Any repeal or modification of the foregoing provisions of this Article VIII by the stockholders of this Corporation shall not adversely affect any right or protection of a director of this Corporation existing at the time of such repeal or modification.
This Corporation reserves the right to amend, alter, change or repeal any provision contained in this Restated Certificate of Incorporation, in the manner now or hereafter prescribed by statute.
CERTIFICATE OF AMENDMENT OF
RESTATED CERTIFICATE OF INCORPORATION OF
(Pursuant to Section 242 of the
Delaware General Corporation Law)
INC. (the “Corporation”), a corporation organized and existing under the
General Corporation Law of the State of
FIRST: That the Board of Directors of the Corporation duly adopted a resolution setting forth a proposed amendment to the Restated Certificate of Incorporation of the Corporation and declaring said amendment to be advisable and recommended for approval by the stockholders of the Corporation.
SECOND: That the amendment was duly adopted in accordance with the provisions of Section 242 of the Delaware General Corporation Law.
THIRD: That upon the effectiveness of this Certificate of Amendment, Article I of the Restated Certificate of Incorporation of the Corporation is hereby amended such that, as amended, said Article shall read in its entirety as follows:
The name of this Corporation is Wave Wireless Corporation.
FOURTH: That the foregoing amendment shall be effective on August 22, 2005 at 8:00 a.m. Eastern Time.

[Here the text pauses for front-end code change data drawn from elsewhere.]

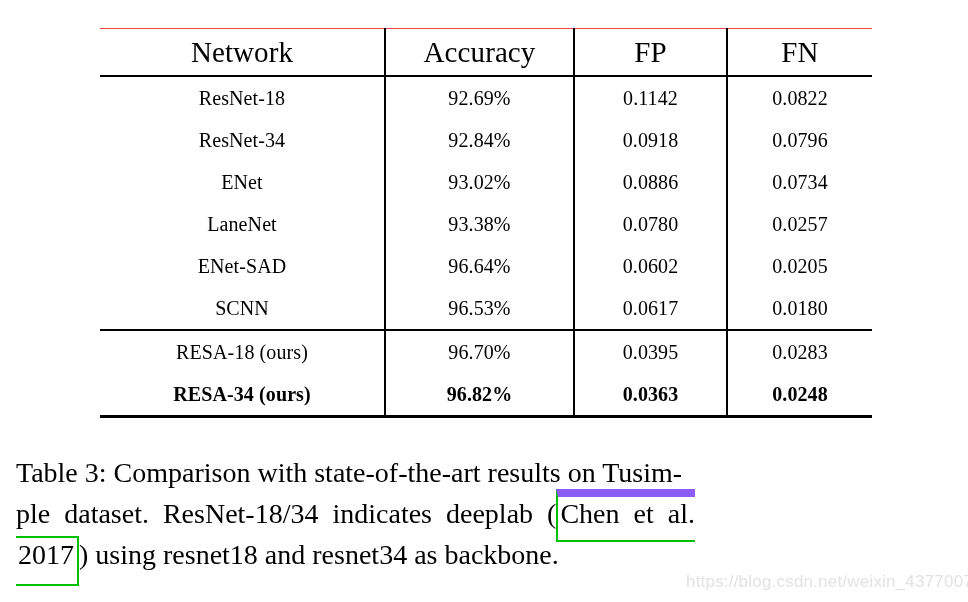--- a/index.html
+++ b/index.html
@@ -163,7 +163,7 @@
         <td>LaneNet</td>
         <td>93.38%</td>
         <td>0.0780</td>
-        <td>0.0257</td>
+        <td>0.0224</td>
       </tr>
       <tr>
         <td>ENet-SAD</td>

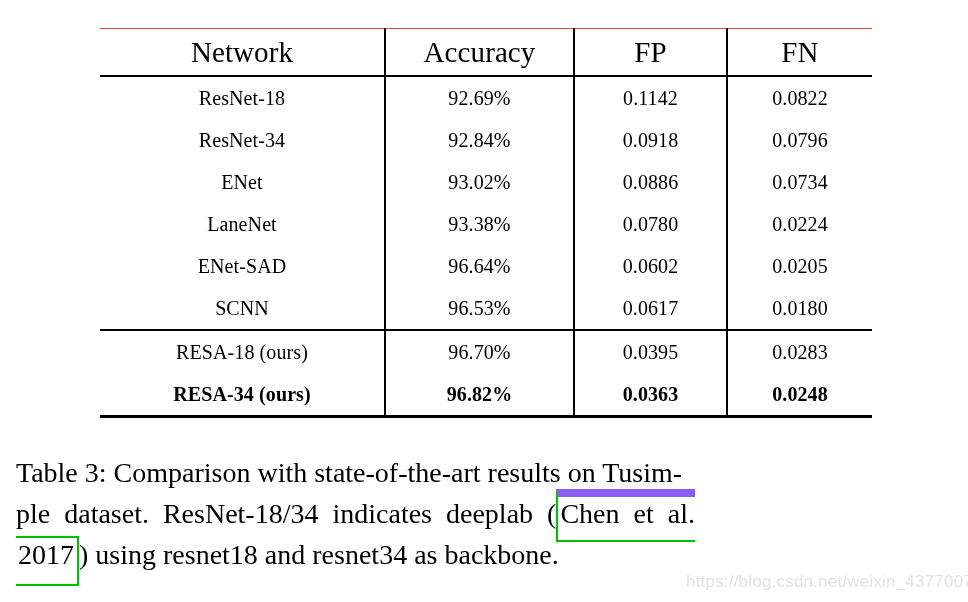--- a/index.html
+++ b/index.html
@@ -96,9 +96,9 @@
   }
   .cite-open {
     border-left: 2px solid #00c000;
-    border-top: 8px solid #8b5cf6;
+    border-top: 6px solid #8b5cf6;
     border-bottom: 2px solid #00c000;
-    padding: 1px 0 11px 2px;
+    padding: 1px 0 3px 2px;
     margin-right: -2px;
   }
   .cite-close {

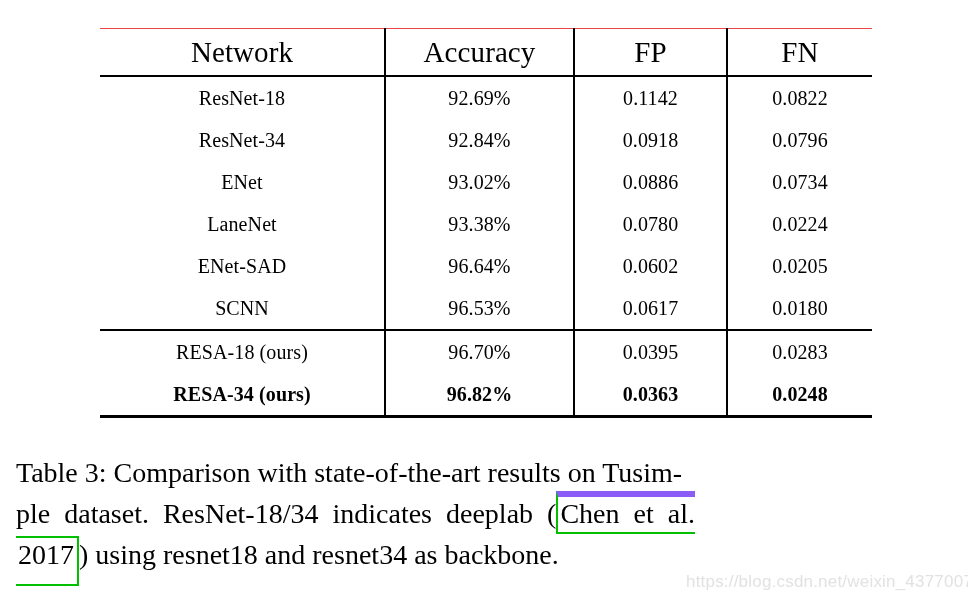--- a/index.html
+++ b/index.html
@@ -105,7 +105,7 @@
     border-right: 2px solid #00c000;
     border-top: 2px solid #00c000;
     border-bottom: 2px solid #00c000;
-    padding: 1px 3px 14px 2px;
+    padding: 1px 3px 6px 2px;
     text-align: right;
   }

IN WITNESS WHEREOF, this Certificate of Amendment of Restated Certificate of Incorporation has been executed on this 12th day of August, 2005.
CERTIFICATE OF INCORPORATION
WAVE WIRELESS CORPORATION
a Delaware corporation
Pursuant to the provisions of Section 242 of the General Corporation Law of the State of Delaware, the undersigned executive officer of Wave Wireless Corporation does hereby certify:
1. The name of the corporation Wave Wireless Corporation (the "Corporation").
2. The amendment of the Certificate of Incorporation herein certified has been duly adopted and written consent has been given in accordance with the provisions of Sections 228 and 242 of the General Corporation Law of the State of Delaware.
3. Article I of the Certificate of Incorporation is hereby amended and restated in its entirety to provide as follows:
"The name of the Corporation is Azzurra Holding Corporation (the "Corporation")."
4. This amendment shall be effective immediately upon filing with the Secretary of State of the State of Delaware
IN WITNESS WHEREOF, this Certificate of Amendment to Certificate of Incorporation has been executed by a duly authorized officer of the Corporation this 21st day of August, 2007.